===== Data extracts

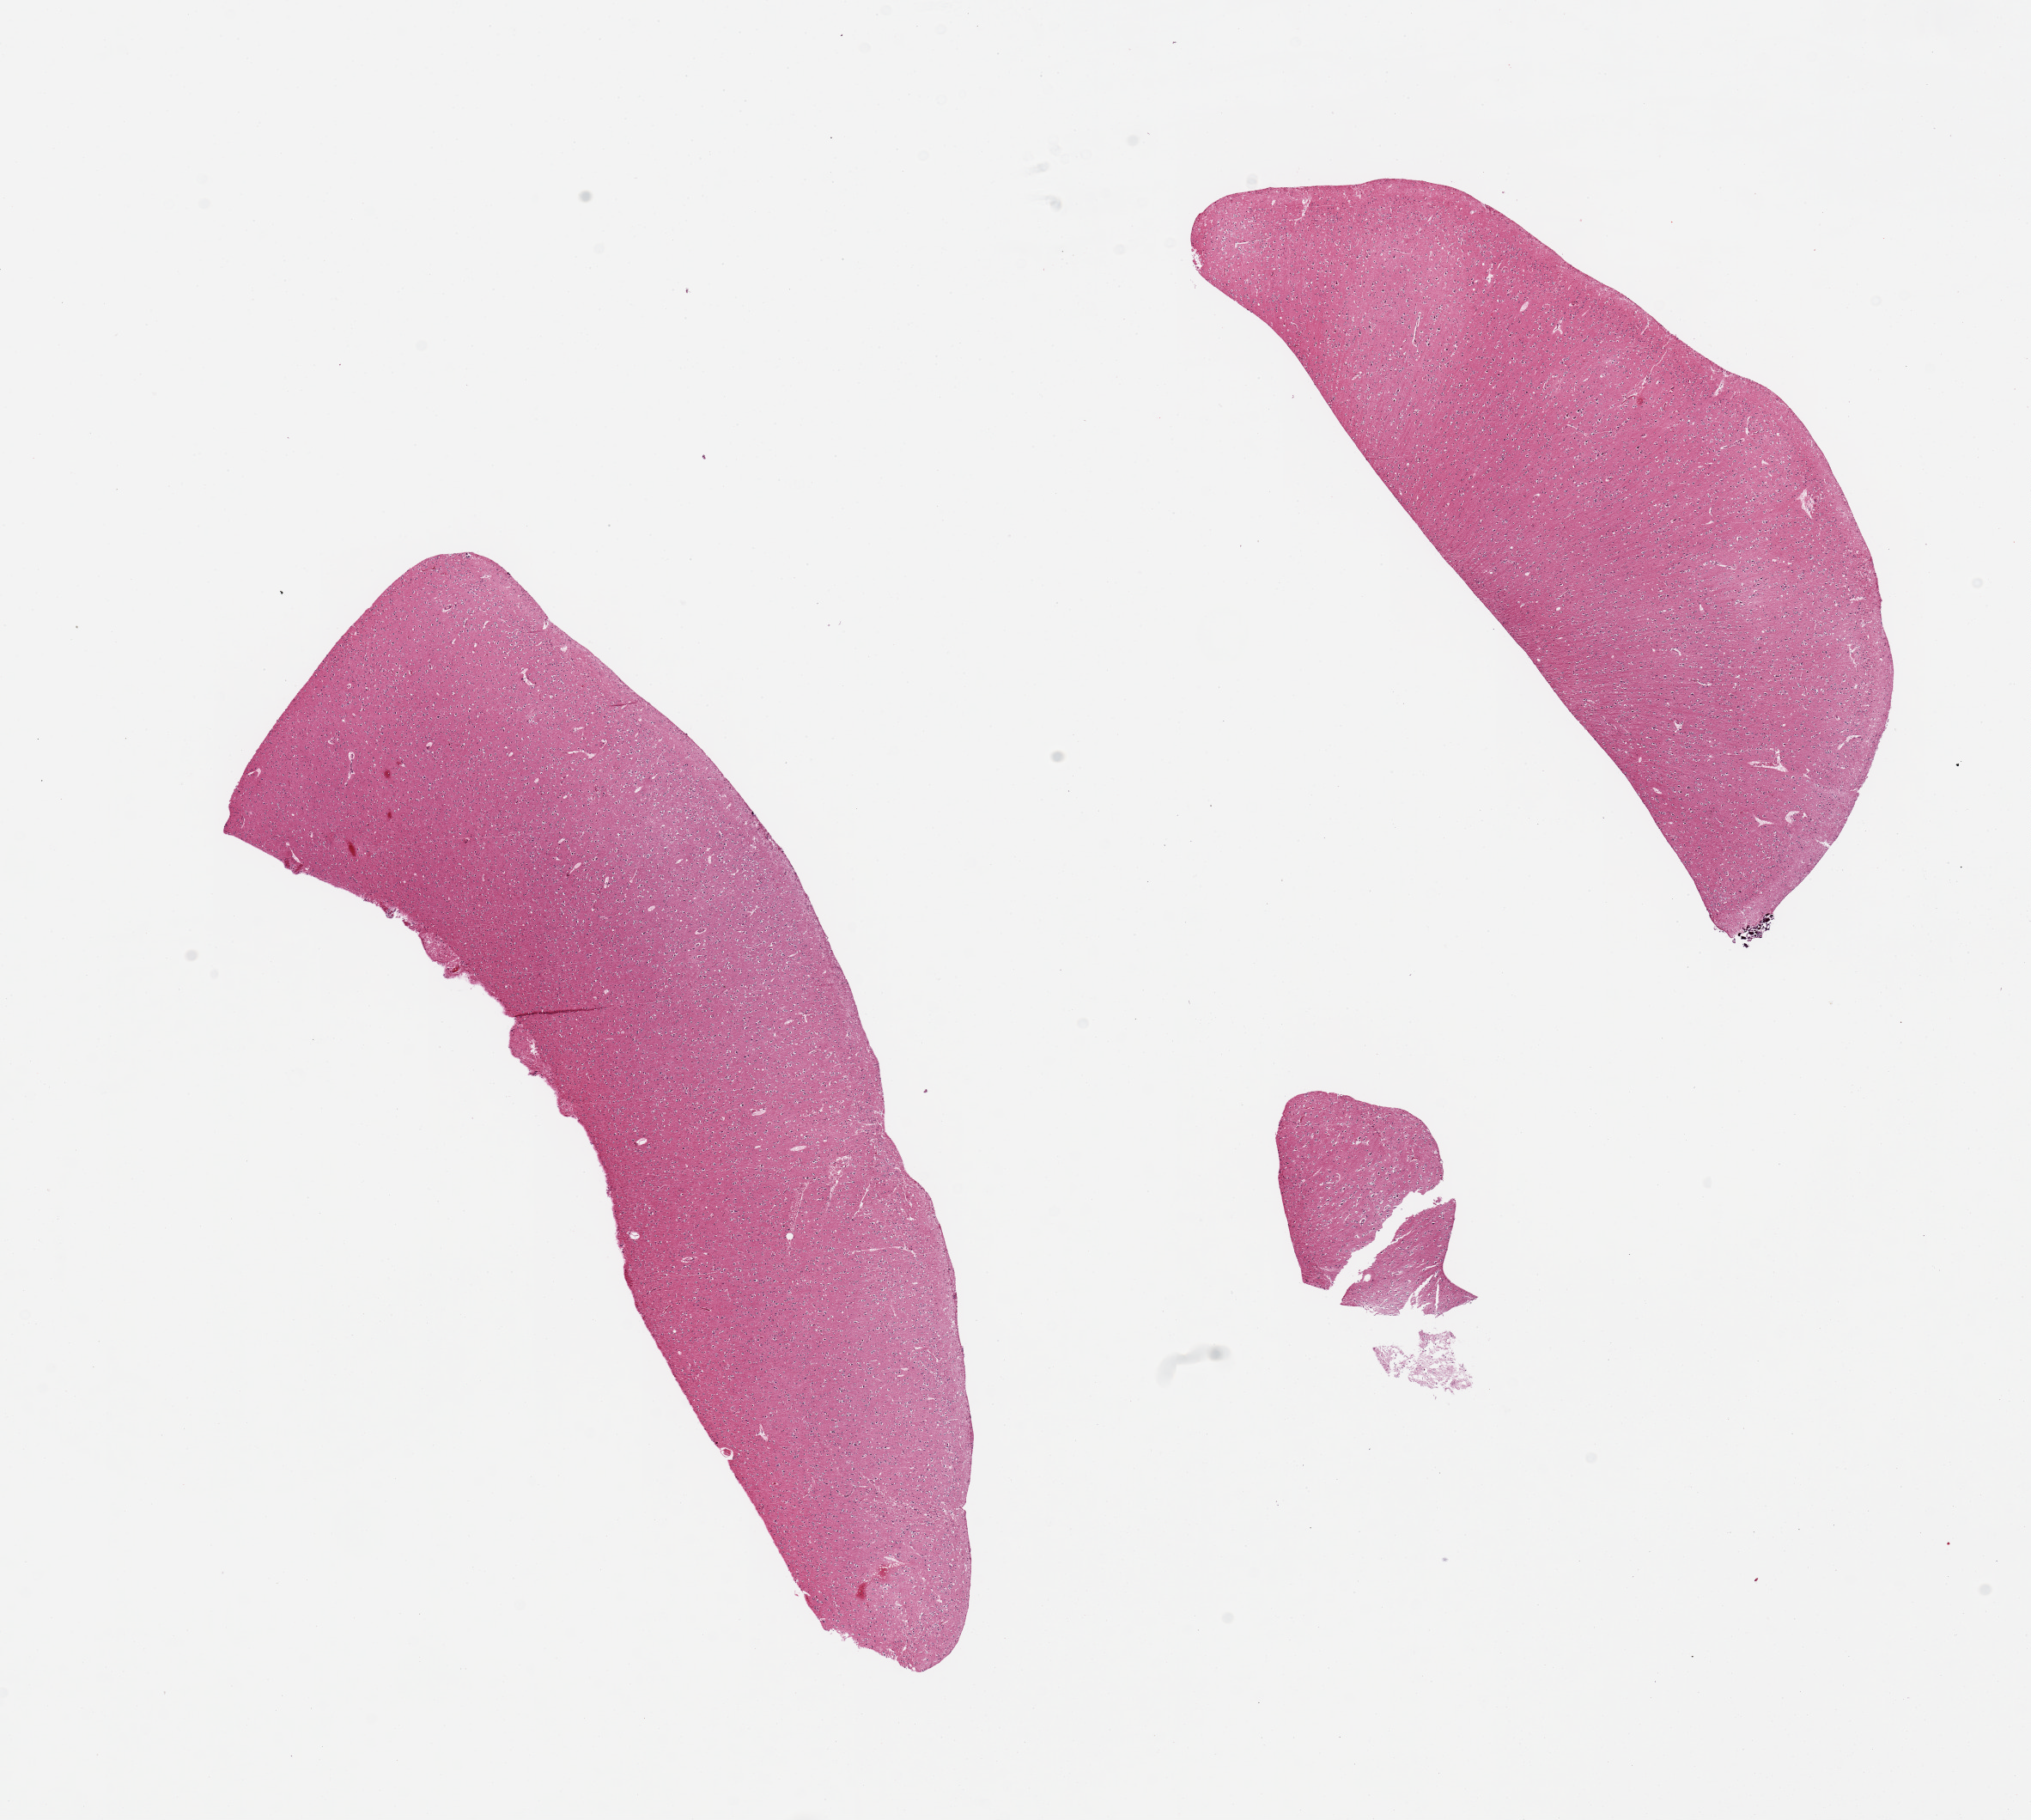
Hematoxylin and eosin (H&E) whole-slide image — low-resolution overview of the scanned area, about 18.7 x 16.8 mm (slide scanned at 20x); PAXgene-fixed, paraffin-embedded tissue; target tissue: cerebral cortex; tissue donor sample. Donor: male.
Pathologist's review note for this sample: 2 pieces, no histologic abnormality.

==========
===== Data extracts

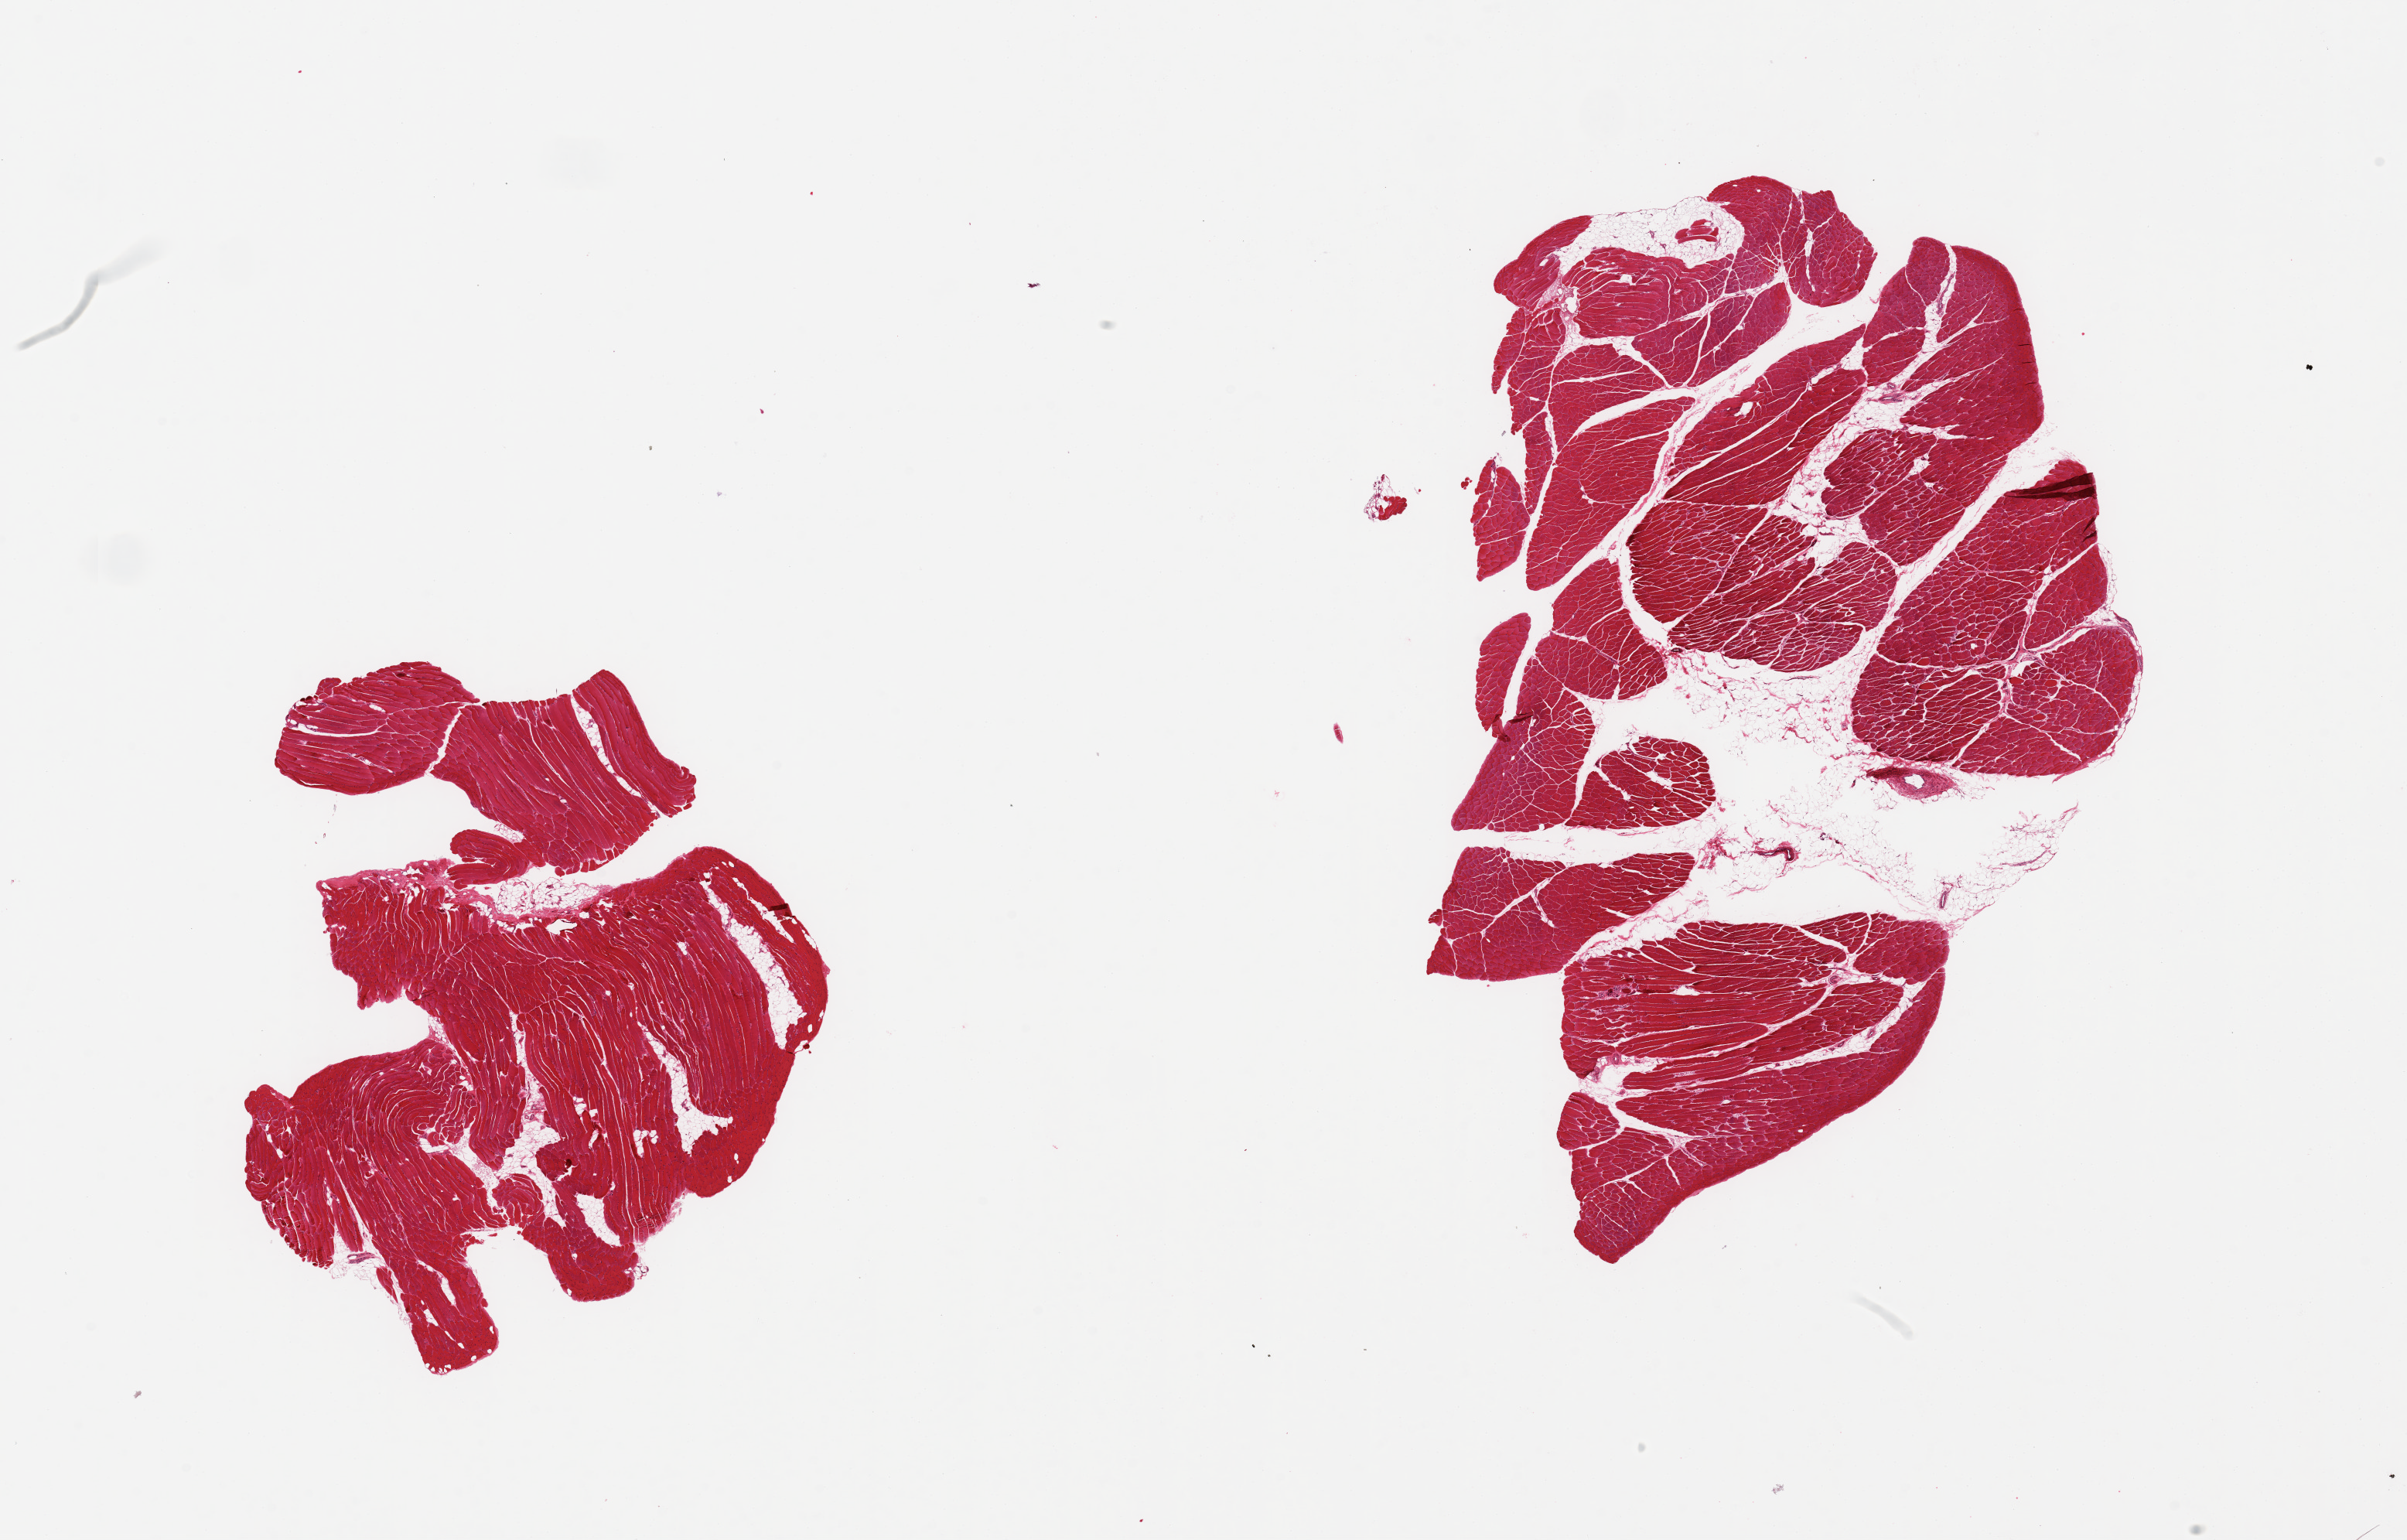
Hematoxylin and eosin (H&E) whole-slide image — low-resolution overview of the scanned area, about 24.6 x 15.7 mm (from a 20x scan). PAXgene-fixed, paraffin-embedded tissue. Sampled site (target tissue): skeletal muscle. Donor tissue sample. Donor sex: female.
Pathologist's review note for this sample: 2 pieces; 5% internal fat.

==========

_Brief_. The required output is the stretch of entries above from the line containing "sample. Donor: male." through the line containing "Pathologist's review note for this sample: 2 pieces, no", reproduced exactly.

_Exercise output_.
Hematoxylin and eosin (H&E) whole-slide image — low-resolution overview of the scanned area, about 18.7 x 16.8 mm (slide scanned at 20x); PAXgene-fixed, paraffin-embedded tissue; target tissue: cerebral cortex; tissue donor sample. Donor: male.
Pathologist's review note for this sample: 2 pieces, no histologic abnormality.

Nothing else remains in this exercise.